STOP sharing lessons with AI generated texts (transcripts) in Icelandic!

Anyone who is using whisper or some kind of an AI to automatically generate transcriptions (texts) for Icelandic material, whether it’s from youtube videos or mp3 files should not share the lessons in the library. The AI is not nearly advanced enough and makes a whole bunch of errors. It even writes words that don’t exist in Icelandic or spellings that don’t exist in Icelandic for any form of the word.

Anyone who is using AI to auto-generate texts for small languages like Icelandic, needs to first check with a native speaker on whether the transcriptions are accurate enough. Trying to learn a language where the text is messed up like this will teach you very, very broken language, misspellings and nonsense. I am sure the AI will be good enough to do this properly sometime in the future, but right now it’s way too far off.

I’d much rather spend my time creating good material for Icelandic or getting permissions from others to use theirs, as opposed to having to set a bunch of lessons like this to “private” in the library.

9 Likes

I thought that wasn´t even possible. I just tried to add audio to a text I already had in the recently released Hindi and it wasn´t allowed. The text wasn´t artificially generated, just the audio by LingQ. It allows the creation for private use but not for sharing, so I thought that was an automated feature in the settings. It didn´t allow me to share only the text, first giving an error message that it should have audio and, after generating the audio, it gave another error message saying I couldn´t share it.
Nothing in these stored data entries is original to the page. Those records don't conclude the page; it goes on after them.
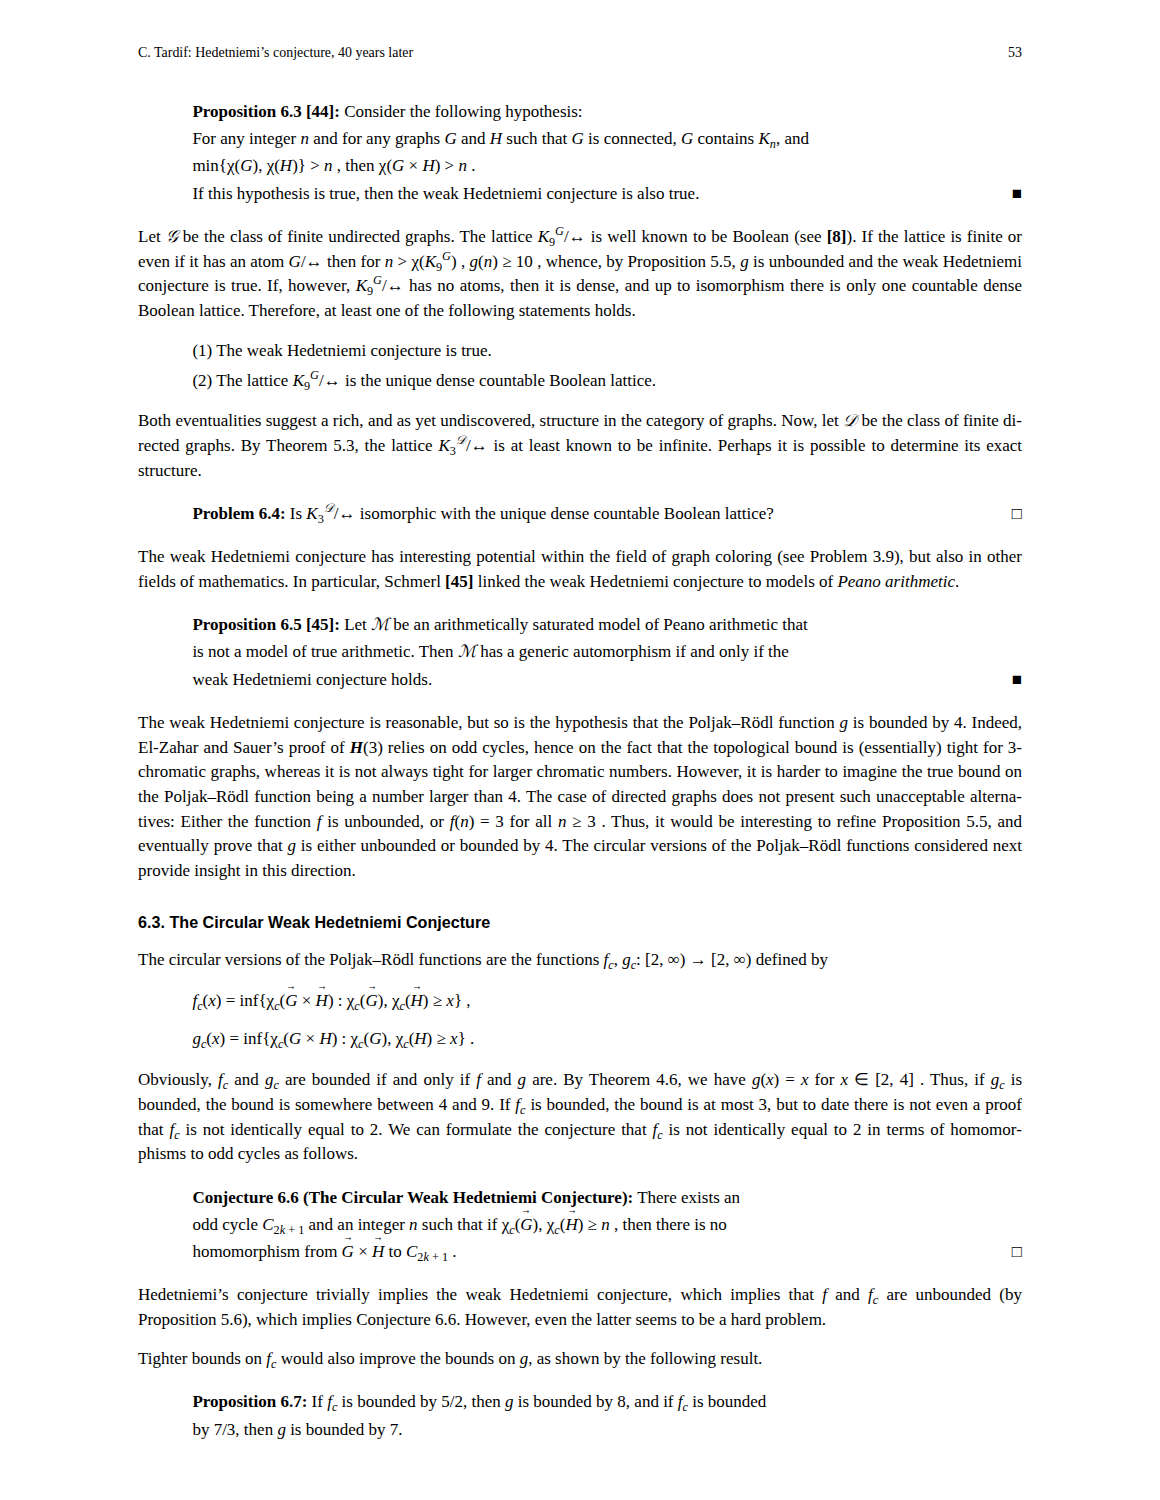C. Tardif: Hedetniemi’s conjecture, 40 years later 53
Proposition 6.3 [44]: Consider the following hypothesis:
For any integer n and for any graphs G and H such that G is connected, G contains Kn, and
min{χ(G), χ(H)} > n , then χ(G × H) > n .
If this hypothesis is true, then the weak Hedetniemi conjecture is also true.
Let 𝒢 be the class of finite undirected graphs. The lattice K9G/↔ is well known to be Boolean (see [8]). If the lattice is finite or even if it has an atom G/↔ then for n > χ(K9G) , g(n) ≥ 10 , whence, by Proposition 5.5, g is unbounded and the weak Hedetniemi conjecture is true. If, however, K9G/↔ has no atoms, then it is dense, and up to isomorphism there is only one countable dense Boolean lattice. Therefore, at least one of the following statements holds.
(1) The weak Hedetniemi conjecture is true.
(2) The lattice K9G/↔ is the unique dense countable Boolean lattice.
Both eventualities suggest a rich, and as yet undiscovered, structure in the category of graphs. Now, let 𝒟 be the class of finite directed graphs. By Theorem 5.3, the lattice K3𝒟/↔ is at least known to be infinite. Perhaps it is possible to determine its exact structure.
Problem 6.4: Is K3𝒟/↔ isomorphic with the unique dense countable Boolean lattice?
The weak Hedetniemi conjecture has interesting potential within the field of graph coloring (see Problem 3.9), but also in other fields of mathematics. In particular, Schmerl [45] linked the weak Hedetniemi conjecture to models of Peano arithmetic.
Proposition 6.5 [45]: Let ℳ be an arithmetically saturated model of Peano arithmetic that
is not a model of true arithmetic. Then ℳ has a generic automorphism if and only if the
weak Hedetniemi conjecture holds.
The weak Hedetniemi conjecture is reasonable, but so is the hypothesis that the Poljak–Rödl function g is bounded by 4. Indeed, El-Zahar and Sauer’s proof of H(3) relies on odd cycles, hence on the fact that the topological bound is (essentially) tight for 3-chromatic graphs, whereas it is not always tight for larger chromatic numbers. However, it is harder to imagine the true bound on the Poljak–Rödl function being a number larger than 4. The case of directed graphs does not present such unacceptable alternatives: Either the function f is unbounded, or f(n) = 3 for all n ≥ 3 . Thus, it would be interesting to refine Proposition 5.5, and eventually prove that g is either unbounded or bounded by 4. The circular versions of the Poljak–Rödl functions considered next provide insight in this direction.
6.3. The Circular Weak Hedetniemi Conjecture
The circular versions of the Poljak–Rödl functions are the functions fc, gc: [2, ∞) → [2, ∞) defined by
fc(x) = inf{χc(G × H) : χc(G), χc(H) ≥ x} ,
gc(x) = inf{χc(G × H) : χc(G), χc(H) ≥ x} .
Obviously, fc and gc are bounded if and only if f and g are. By Theorem 4.6, we have g(x) = x for x ∈ [2, 4] . Thus, if gc is bounded, the bound is somewhere between 4 and 9. If fc is bounded, the bound is at most 3, but to date there is not even a proof that fc is not identically equal to 2. We can formulate the conjecture that fc is not identically equal to 2 in terms of homomorphisms to odd cycles as follows.
Conjecture 6.6 (The Circular Weak Hedetniemi Conjecture): There exists an
odd cycle C2k + 1 and an integer n such that if χc(G), χc(H) ≥ n , then there is no
homomorphism from G × H to C2k + 1 .
Hedetniemi’s conjecture trivially implies the weak Hedetniemi conjecture, which implies that f and fc are unbounded (by Proposition 5.6), which implies Conjecture 6.6. However, even the latter seems to be a hard problem.
Tighter bounds on fc would also improve the bounds on g, as shown by the following result.
Proposition 6.7: If fc is bounded by 5/2, then g is bounded by 8, and if fc is bounded
by 7/3, then g is bounded by 7.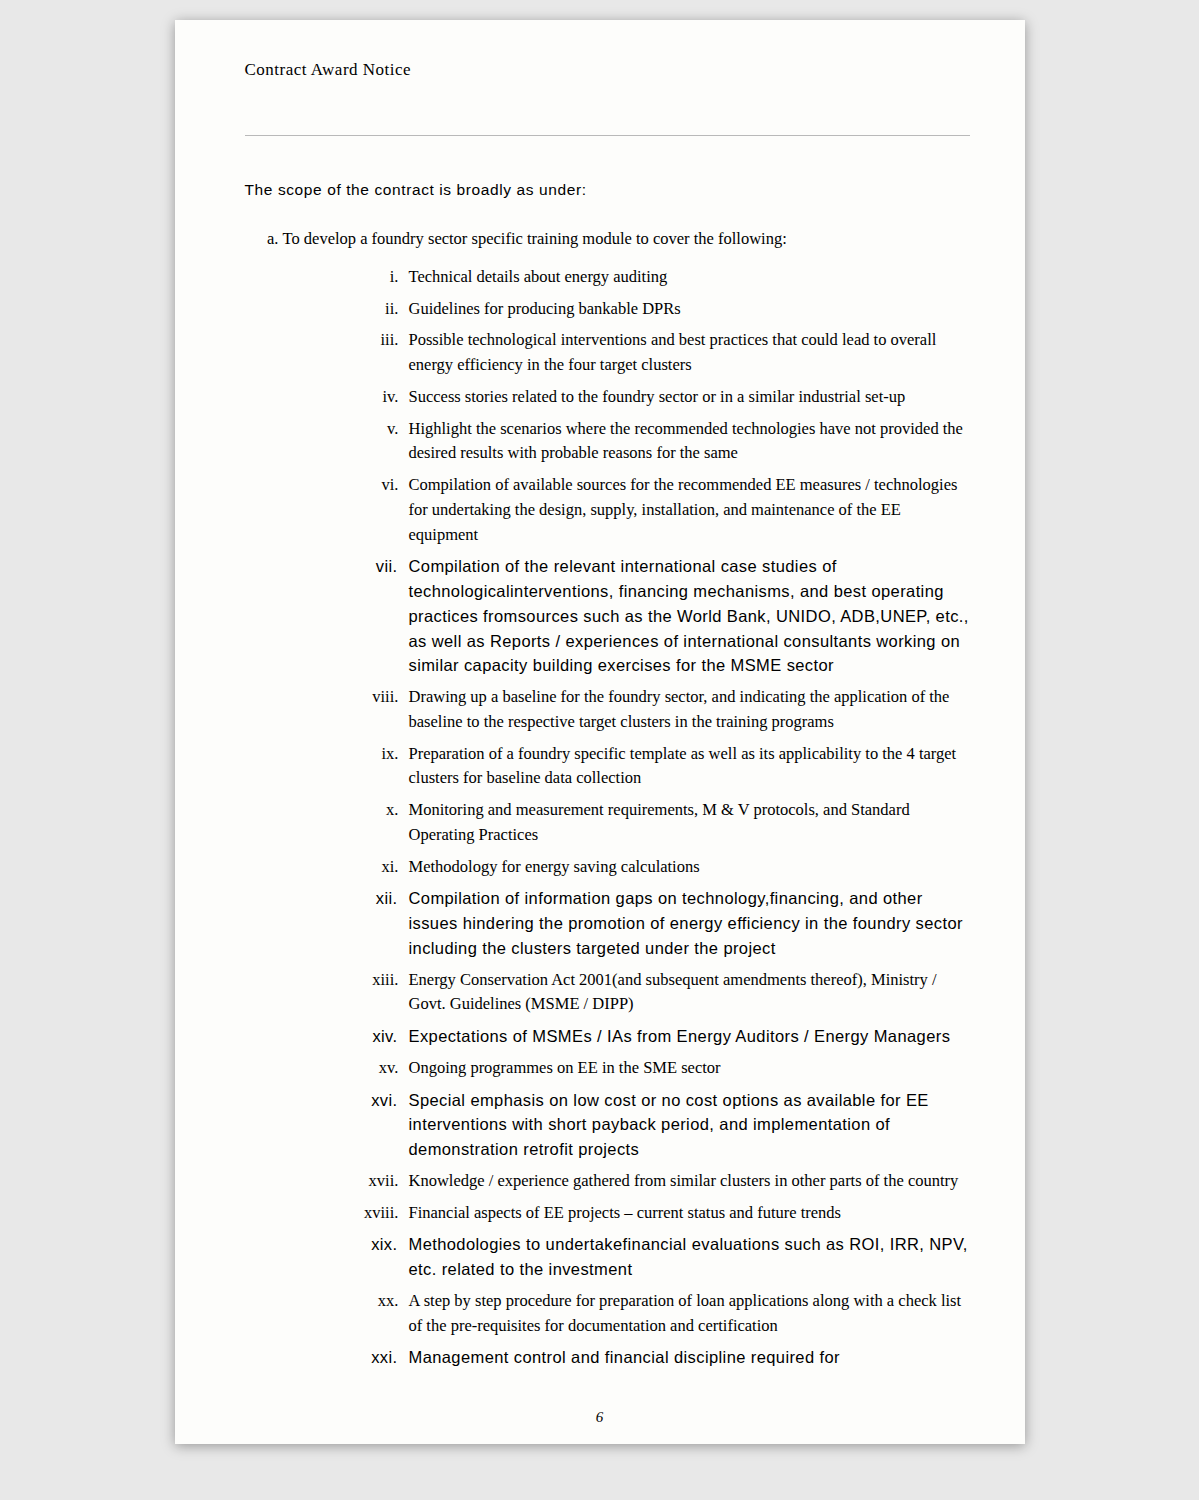Contract Award Notice
The scope of the contract is broadly as under:
To develop a foundry sector specific training module to cover the following:
Technical details about energy auditing
Guidelines for producing bankable DPRs
Possible technological interventions and best practices that could lead to overall energy efficiency in the four target clusters
Success stories related to the foundry sector or in a similar industrial set-up
Highlight the scenarios where the recommended technologies have not provided the desired results with probable reasons for the same
Compilation of available sources for the recommended EE measures / technologies for undertaking the design, supply, installation, and maintenance of the EE equipment
Compilation of the relevant international case studies of technologicalinterventions, financing mechanisms, and best operating practices fromsources such as the World Bank, UNIDO, ADB,UNEP, etc., as well as Reports / experiences of international consultants working on similar capacity building exercises for the MSME sector
Drawing up a baseline for the foundry sector, and indicating the application of the baseline to the respective target clusters in the training programs
Preparation of a foundry specific template as well as its applicability to the 4 target clusters for baseline data collection
Monitoring and measurement requirements, M & V protocols, and Standard Operating Practices
Methodology for energy saving calculations
Compilation of information gaps on technology,financing, and other issues hindering the promotion of energy efficiency in the foundry sector including the clusters targeted under the project
Energy Conservation Act 2001(and subsequent amendments thereof), Ministry / Govt. Guidelines (MSME / DIPP)
Expectations of MSMEs / IAs from Energy Auditors / Energy Managers
Ongoing programmes on EE in the SME sector
Special emphasis on low cost or no cost options as available for EE interventions with short payback period, and implementation of demonstration retrofit projects
Knowledge / experience gathered from similar clusters in other parts of the country
Financial aspects of EE projects – current status and future trends
Methodologies to undertakefinancial evaluations such as ROI, IRR, NPV, etc. related to the investment
A step by step procedure for preparation of loan applications along with a check list of the pre-requisites for documentation and certification
Management control and financial discipline required for
6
So that doesn´t happen in Icelandic?

@Atlan, rokkvi is referring to the TEXT being generated from the audio. i.e. the audio is native, but the transcript is AI generated. Apparently this may be allowed to share, but as he points out, the AI generated transcript may not work well beyond a handful of languages.

In your example you’re talking about the artificially created audio and I know LingQ does not want unauthentic native speaker audio.

Oh, I see, I got my wires crossed when I quickly skimmed it :sweat_smile: thanks
It would be useful to be able to share authentic text though… even without the audio

1 Like

That’s a problem for every language, and something that probably it is not possible to control so easily.
You can say that now, but not everyone is reading the forum, plus it will be forgotten from new users in few weeks, and so on. And the technology will advance creating new possibilities.

Everyone that could see an opportunity for monetisation/reward would jump in sooner or later creating material for several languages without knowing nothing about it.

I would definitely prefer to have some sort of mechanism that could make invisible all material created this way, or at least that could be excluded from the search (both audio and text generation). Or some other sort of native verification or quality process to be involved in this, that could give a green light for this material.
Imho.

2 Likes

My comments aren’t really about AI generated transcriptions. They are more about my ignorance of the LingQ process.

My question is, does a lesson posted in the Library and set for Public use get checked for accuracy by a native speaking Icelander such as yourself? Even texts generated by LingQ?

Trusting that what I’m seeing in the lessons is accurate isn’t an issue now because I’m using the stories and other courses that are obviously generated by an Icelandic person, probably yourself, or teaching organization.

I’m loving the Icelandic course and continue to chug along. Thanks for everything you do.

I am not a LingQ employee but I’ll tell you what I know and what I assume.

As far as I know there is no formal process that LingQ has for verifying content for accuracy. I think the idea at LingQ is that although there may be inaccuracies when people make content they add public, it is still worth it. LingQ would probably become prohibitively expensive if it was supposed to have the same amount and variety of content it has in the libraries, but it would all have to be uploaded by LingQ employees.

Also, I think most LingQ content is not really made by the users, but found by the users on various sites like LibriVox, Project Gutenberg, Project Runeberg, sites of language bloggers etc. - material that is not likely to contain errors - and posted on LingQ. Thus LingQ is partially based on a principle of a participating community.

I think I am the only person right now who is monitoring the Icelandic content to some extent. I have had to put some lessons back to private because of gross inaccuracies and copyright reasons. Almost every lesson in the Icelandic library at this time of speaking has been added by me. Most of them come from language learning material, books, children’s material and so on, that I got permissions for. A fair amount of the material I have uploaded was created by myself and I am probably decent at spelling, but not great. There may be the occasional spelling errors in my “Einföld íslenska”, “Einfalt eintal”, “Flæðiskerið”, “Einfaldir íslenskir textar með Rökkva” etc. but I think it will still serve learners well. If other Icelanders later find spelling mistakes or typos in my texts and let me know, I’d try to correct them as quickly as possible.

4 Likes